Work order:
What is needed here is an exact printout of the data, with no pictures included.

Data for this task:
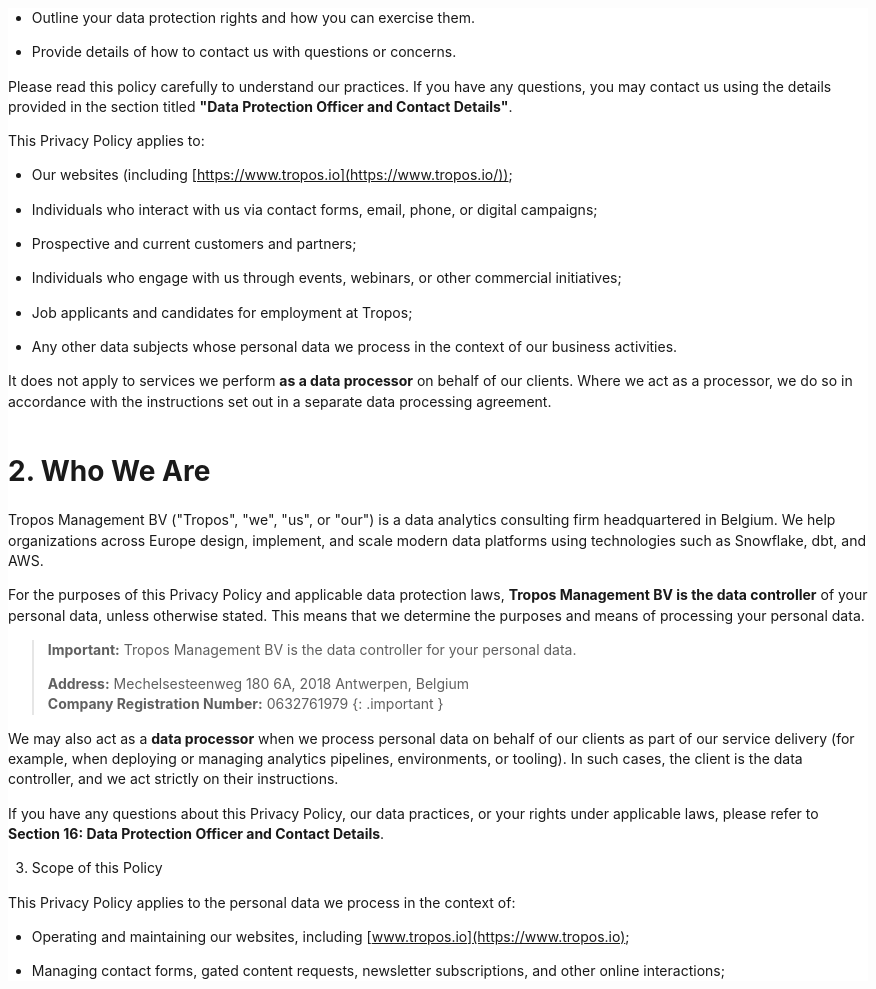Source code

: * Outline your data protection rights and how you can exercise them.
  
* Provide details of how to contact us with questions or concerns.
  

Please read this policy carefully to understand our practices. If you have any questions, you may contact us using the details provided in the section titled **"Data Protection Officer and Contact Details"**.

This Privacy Policy applies to:

* Our websites (including [https://www.tropos.io](https://www.tropos.io/));
  
* Individuals who interact with us via contact forms, email, phone, or digital campaigns;
  
* Prospective and current customers and partners;
  
* Individuals who engage with us through events, webinars, or other commercial initiatives;
  
* Job applicants and candidates for employment at Tropos;
  
* Any other data subjects whose personal data we process in the context of our business activities.
  

It does not apply to services we perform **as a data processor** on behalf of our clients. Where we act as a processor, we do so in accordance with the instructions set out in a separate data processing agreement.

# 2. Who We Are
Tropos Management BV ("Tropos", "we", "us", or "our") is a data analytics consulting firm headquartered in Belgium. We help organizations across Europe design, implement, and scale modern data platforms using technologies such as Snowflake, dbt, and AWS.

For the purposes of this Privacy Policy and applicable data protection laws, **Tropos Management BV  is the data controller** of your personal data, unless otherwise stated. This means that we determine the purposes and means of processing your personal data.

> **Important:** Tropos Management BV is the data controller for your personal data.
> 
> **Address:** Mechelsesteenweg 180 6A, 2018 Antwerpen, Belgium  
> **Company Registration Number:** 0632761979
{: .important }

We may also act as a **data processor** when we process personal data on behalf of our clients as part of our service delivery (for example, when deploying or managing analytics pipelines, environments, or tooling). In such cases, the client is the data controller, and we act strictly on their instructions.

If you have any questions about this Privacy Policy, our data practices, or your rights under applicable laws, please refer to **Section 16: Data Protection Officer and Contact Details**.

3. Scope of this Policy

This Privacy Policy applies to the personal data we process in the context of:

* Operating and maintaining our websites, including [www.tropos.io](https://www.tropos.io);
  
* Managing contact forms, gated content requests, newsletter subscriptions, and other online interactions;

Output for this exercise:
Source code

: * Outline your data protection rights and how you can exercise them.
  
* Provide details of how to contact us with questions or concerns.
  

Please read this policy carefully to understand our practices. If you have any questions, you may contact us using the details provided in the section titled **"Data Protection Officer and Contact Details"**.

This Privacy Policy applies to:

* Our websites (including [https://www.tropos.io](https://www.tropos.io/));
  
* Individuals who interact with us via contact forms, email, phone, or digital campaigns;
  
* Prospective and current customers and partners;
  
* Individuals who engage with us through events, webinars, or other commercial initiatives;
  
* Job applicants and candidates for employment at Tropos;
  
* Any other data subjects whose personal data we process in the context of our business activities.
  

It does not apply to services we perform **as a data processor** on behalf of our clients. Where we act as a processor, we do so in accordance with the instructions set out in a separate data processing agreement.

# 2. Who We Are
Tropos Management BV ("Tropos", "we", "us", or "our") is a data analytics consulting firm headquartered in Belgium. We help organizations across Europe design, implement, and scale modern data platforms using technologies such as Snowflake, dbt, and AWS.

For the purposes of this Privacy Policy and applicable data protection laws, **Tropos Management BV  is the data controller** of your personal data, unless otherwise stated. This means that we determine the purposes and means of processing your personal data.

> **Important:** Tropos Management BV is the data controller for your personal data.
> 
> **Address:** Mechelsesteenweg 180 6A, 2018 Antwerpen, Belgium  
> **Company Registration Number:** 0632761979
{: .important }

We may also act as a **data processor** when we process personal data on behalf of our clients as part of our service delivery (for example, when deploying or managing analytics pipelines, environments, or tooling). In such cases, the client is the data controller, and we act strictly on their instructions.

If you have any questions about this Privacy Policy, our data practices, or your rights under applicable laws, please refer to **Section 16: Data Protection Officer and Contact Details**.

3. Scope of this Policy

This Privacy Policy applies to the personal data we process in the context of:

* Operating and maintaining our websites, including [www.tropos.io](https://www.tropos.io);
  
* Managing contact forms, gated content requests, newsletter subscriptions, and other online interactions;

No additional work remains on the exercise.